[LSF/MM/BPF TOPIC] ASI's page cache problem

Brendan Jackman <jackmanb@xxxxxxxxxx> · Wed, 29 Jan 2025 14:43:20 +0000

This is a "lower priority" topic that I would like to discuss if there are
unused slots, but it shouldn't be scheduled in favour of other sessions as I
have not started properly researching it and I don't expect to be very well
prepared by the time of the conference. You'll get an idea of this lack of
research from the vague hand-wavy ideas discussed at the bottom of this mail.

My main topic proposal is [0], there's more context about ASI there.

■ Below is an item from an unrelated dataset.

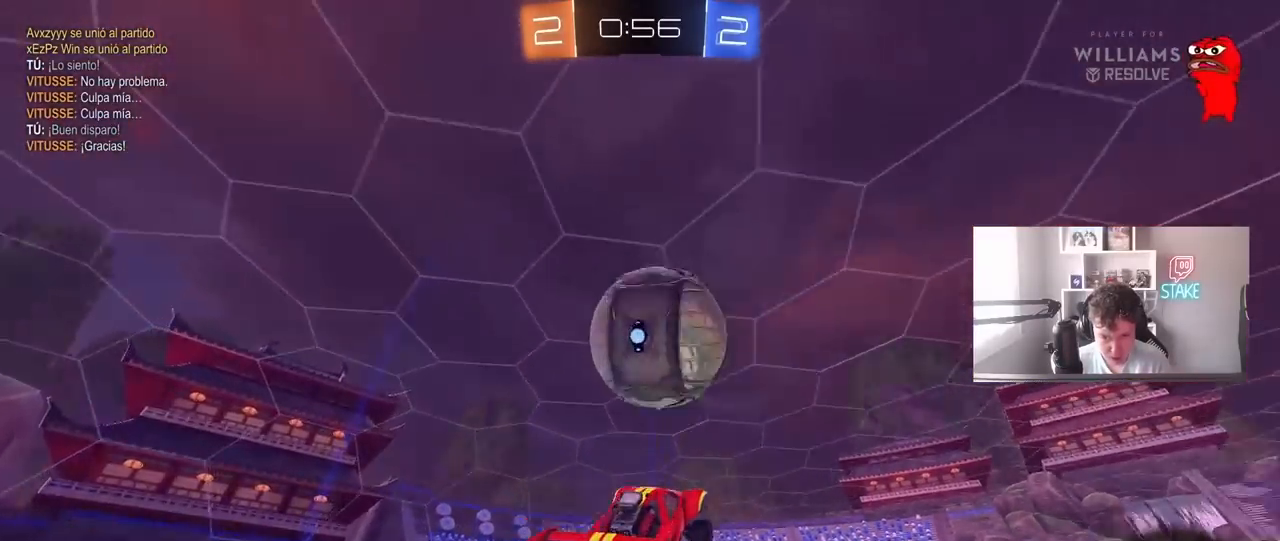
{"keys": ["shift", "w"], "mouse": [], "mouse_move": "still", "events": [[33, "d", "down"], [83, "a", "down"], [183, "a", "up"], [183, "d", "up"], [183, "mouse_left", "up"], [233, "d", "down"], [233, "w", "down"], [450, "d", "up"], [450, "shift", "down"]]}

In the RFCv2 [1] for ASI, I added the capability to halt attacks from malicious
bare-metal processes. This is the major missing piece that's required before ASI
offers a way for maintainers stop developing bespoke per-CPU-vuln mitigations.
As I discussed in the cover letter though, it exposes us to a major performance
issue: we have no way to map file pages into the restricted address space.

This means that whenever a process accesses a file via read(), an ASI page fault
is triggered when the kernel accesses the page in the direct map. This is very
expensive: I measured a 70% degradation on a 4k fio randread benchmark. And it's
totally pointless as the process is about to get architectural access to the
data we are "protecting" anyway.

The basic issue at play here is that ASI decides on "sensitivity" (whether to
map into the restricted address space) at allocation time, but whether ASI is
required to protect file data from a given process is not generally known at
the time when the physical pages that will hold it are allocated.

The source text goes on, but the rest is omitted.